We would then have something like the following life-history of our modern Hippeastrum.  First it was a regular flower looking upwards; second it was made to look sideways by insect agency, which gave it a somewhat Sprekelia form; and third,  the florists are endeavoring  to turn it into a regular flower again, with this difference, that they wish to keep it facing sideways, as in a pot on a stage of a glass house the beauty of its flowers can be more easily seen.  But Hippeastrums are not always grown in pots. In Lucknow I  grew them in the ground under the shade of trees, and in Ceylon I have seen them growing in the open border.

Taking everything into consideration with regard to these bigeneric crosses, there may be perhaps a faint chance that some of them may inherit the colour, if not the form of the male plant.

“Nothing can be known without trying,” and time will show whether among a lot of prospectively “false hybrids”  something new may not turn up.

 

The crossed plants are all Amaryllids: this is ,  in Darwinian phraseology, they are descended from a common stock, during the ages through which they have existed.

I believe, according to Mendel’s law, crossings, at first, mostly take after the mother. But if these are again self fertilised their progeny may split up into the two original parent forms. Unfortunately, I have not life enough left to carry out these experiments further.

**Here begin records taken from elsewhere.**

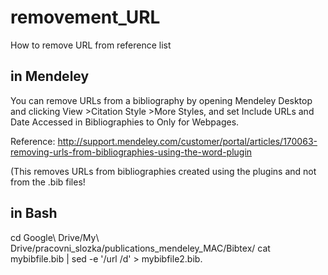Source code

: # removement_URL
How to remove URL from reference list

## in Mendeley

You can remove URLs from a bibliography by opening Mendeley Desktop and clicking View >Citation Style >More Styles, and set Include URLs and Date Accessed in Bibliographies to Only for Webpages.

Reference: http://support.mendeley.com/customer/portal/articles/170063-removing-urls-from-bibliographies-using-the-word-plugin

(This removes URLs from bibliographies created using the plugins and not from the .bib files!

## in Bash

cd Google\ Drive/My\ Drive/pracovni_slozka/publications_mendeley_MAC/Bibtex/
cat mybibfile.bib | sed -e '/url /d' > mybibfile2.bib. 
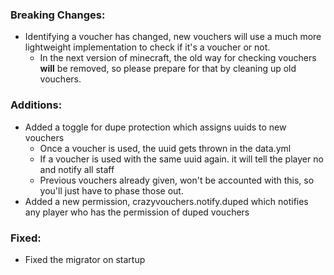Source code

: ### Breaking Changes:
- Identifying a voucher has changed, new vouchers will use a much more lightweight implementation to check if it's a voucher or not.
  - In the next version of minecraft, the old way for checking vouchers **will** be removed, so please prepare for that by cleaning up old vouchers.

### Additions:
- Added a toggle for dupe protection which assigns uuids to new vouchers
  - Once a voucher is used, the uuid gets thrown in the data.yml
  - If a voucher is used with the same uuid again. it will tell the player no and notify all staff
  - Previous vouchers already given, won't be accounted with this, so you'll just have to phase those out.
- Added a new permission, crazyvouchers.notify.duped which notifies any player who has the permission of duped vouchers

### Fixed:
- Fixed the migrator on startup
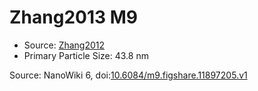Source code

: <a name="material" />

# Zhang2013 M9
<script type="application/ld+json">
  {
    "@context": "https://schema.org/",
    "@type": "ChemicalSubstance",
    "@id": "https://egonw.github.io/nanowiki/nanowiki314.html#material",
    "http://purl.org/dc/terms/conformsTo":
      {
        "@type": "CreativeWork",
        "@id": "https://bioschemas.org/profiles/ChemicalSubstance/0.4-RELEASE/"
      },
    "identfier": "314",
    "name": "Zhang2013 M9",
    "url": "https://egonw.github.io/nanowiki/nanowiki314.html#material",
    "sameAs": "http://127.0.0.1/mediawiki/index.php/Special:URIResolver/Zhang2013_M9"
  }
</script>


* Source: [Zhang2012](articleZhang2012.md)
* Primary Particle Size: 43.8 nm


Source: NanoWiki 6, doi:[10.6084/m9.figshare.11897205.v1](https://doi.org/10.6084/m9.figshare.11897205.v1)
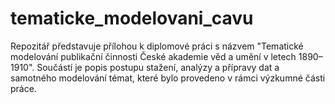 # tematicke_modelovani_cavu
Repozitář představuje přílohou k diplomové práci s názvem "Tematické modelování publikační činnosti České akademie věd a umění v letech 1890–1910". Součástí je popis postupu stažení, analýzy a přípravy dat a samotného modelování témat, které bylo provedeno v rámci výzkumné části práce.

Mr C. R. Fielder stated in the “Gardeners’ Chronicle” of April 30, 1904, that it took him from 1893 to 1904, this is about eleven years to evolve a wholly white Hippeastrum.  In reality it is not a pure white one, but a creamy white.  I have had Hippeastrums of a milk white ground, feathered crimson. If some one, as indefatigable as Mr. Fielder, were to take these up and endeavor to eliminate the coloured feathering, he might succeed in producing a Hippeastrum of a whiteness as pure as that of snow.